I did consider calling this post ‘running the gauntlet’, which I suppose hints at the direction today’s blog is about to take.
Those who don’t do the daily school drop off and collection, many call ‘the school run’ (run? who’s running? ), may imagine they are missing the happy chit-chat of parents catching up about their weekends, and kissing their kiddies goodbye in the playground.
All I can say to you, is that this Utopian scenario exists only on the first three days of term. At least, that’s how it goes at Buddy’s school. IF it last three days.
Once past those warm fuzzy days of new jumpers and shiny shoes ,you find yourself embroiled in a whole new social dynamic. Or perhaps hell, though hell would be simpler to navigate.
There are cliques, there are arguments, there is name calling, there have been fisticuffs, there are affairs started and wronged women seeking solace. Did you think this blog was about the children? Oh no no no ……..this social maze consists of parents!
There is fuel added to this fire regularly (and unknowingly) by the school.
The school commit the heinous crime of arranging a trip for the little cherubs. There is always a cost. Some parents can afford this, and others cannot. There is a fund to help those parents who just can’t give anymore cash to the book bag bandit. Everyone knows this fact.
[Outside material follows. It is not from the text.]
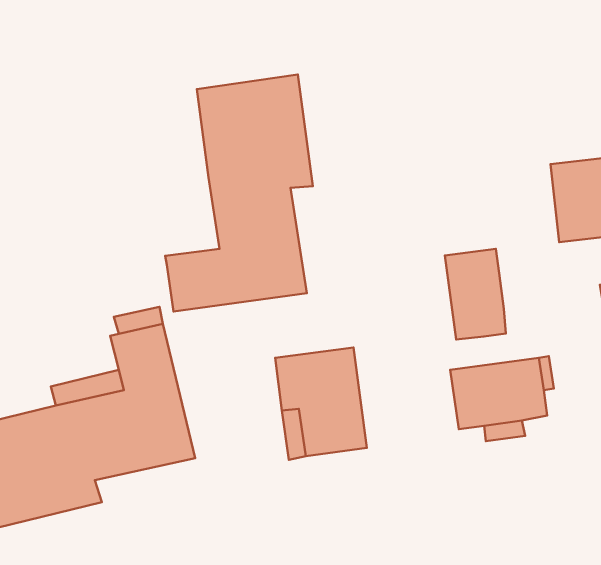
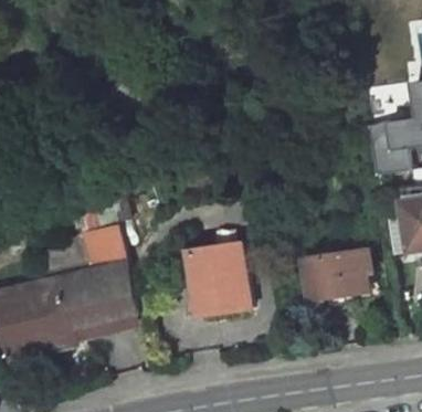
building: [165,74,313,311] -> none
building: [445,249,506,339] -> none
It’s humiliating to need this fund. You do actually have to fess up to someone that you are flat broke, and its beans for tea again! This humiliation however, does not stop the endless discussion of who has paid and who has not. For days after a trip consent letter arrives in the satchel post the playground rings with
‘I can go there cheaper myself!’
‘I think those who don’t pay should be left at school’
‘i know SHE wont pay, she never does’
‘I’m not paying next time, why should I? My husband WORKS’
Awwww the cute children with their little packed lunches off to the zoo (or some such) to have a fabulous, mildly educational, trip with their friends……… the poor Mother, trying really hard not to fart (all she has eaten for three weeks is beans), running home shame faced and humiliated. While people ponder what contribution she made, and insist loudly that her child should ride in the lunch bag crate! She wont have contributed enough for their little bum to touch a velour bus seat after all. Maybe, just to be sure, they should be banned from the penguins too? You know, to make it fair.
Then there are the those Mothers who are instantly your gossipy best mate.
Be afraid… be very afraid!
As sure as there is a nose on your face, if they are gossiping about others then they will have no qualms sharing the details of your laundry basket with anyone who will listen. And some who wont. They talk about what a shouty mother this person is, how that person would rather buy beer for themselves than bananas to feed their child , and, the always fascinating, who is sleeping with who and what their respective spouses are likely to do about it. This is all fun and games for the unsuspecting mother enjoying all this news, until THE day.
‘THE’ day is the day the unsuspecting mother rounds the corner to see the gossipy best mate, pint in hand, laughing with the parent who wont buy bananas. The expression on her poor face when she realizes who and what they are laughing at could probably be viewed from the international space station. ‘Oh look’ says one spaceman to another ‘theres a woman realizing that the day she answered the door to the postman, with a breast pad stuck to her cheek, is now public knowledge. Ha HA!’.
Well ,you can’t blame the spacemen, there’s nothing to look at out of the other window.
At buddy’s school, a school with a good reputation, In a nice area and good ofstead reports, police have had to be called to gates due to fighting fathers. Social services have had accusations of abuse from one parent against another. Parents have had to be invited in to meetings with the school to sort out their own play ground arguments. Not to mention the calls to husbands, hinting at the extramarital activities of wives.
And you were feeling sorry for the breast pad woman!
I tell you the school run is not for the faint of heart. My advice? Smile at them all, say good morning politely. Ignore all friend requests and run home like hell. Oh, that who’s running, ME!
Oh and please, please, for your own safety DO NOT MENTION YOUR CHILD’S READING LEVEL…… EVER!
We both know your child is a genius, lets just leave it at that.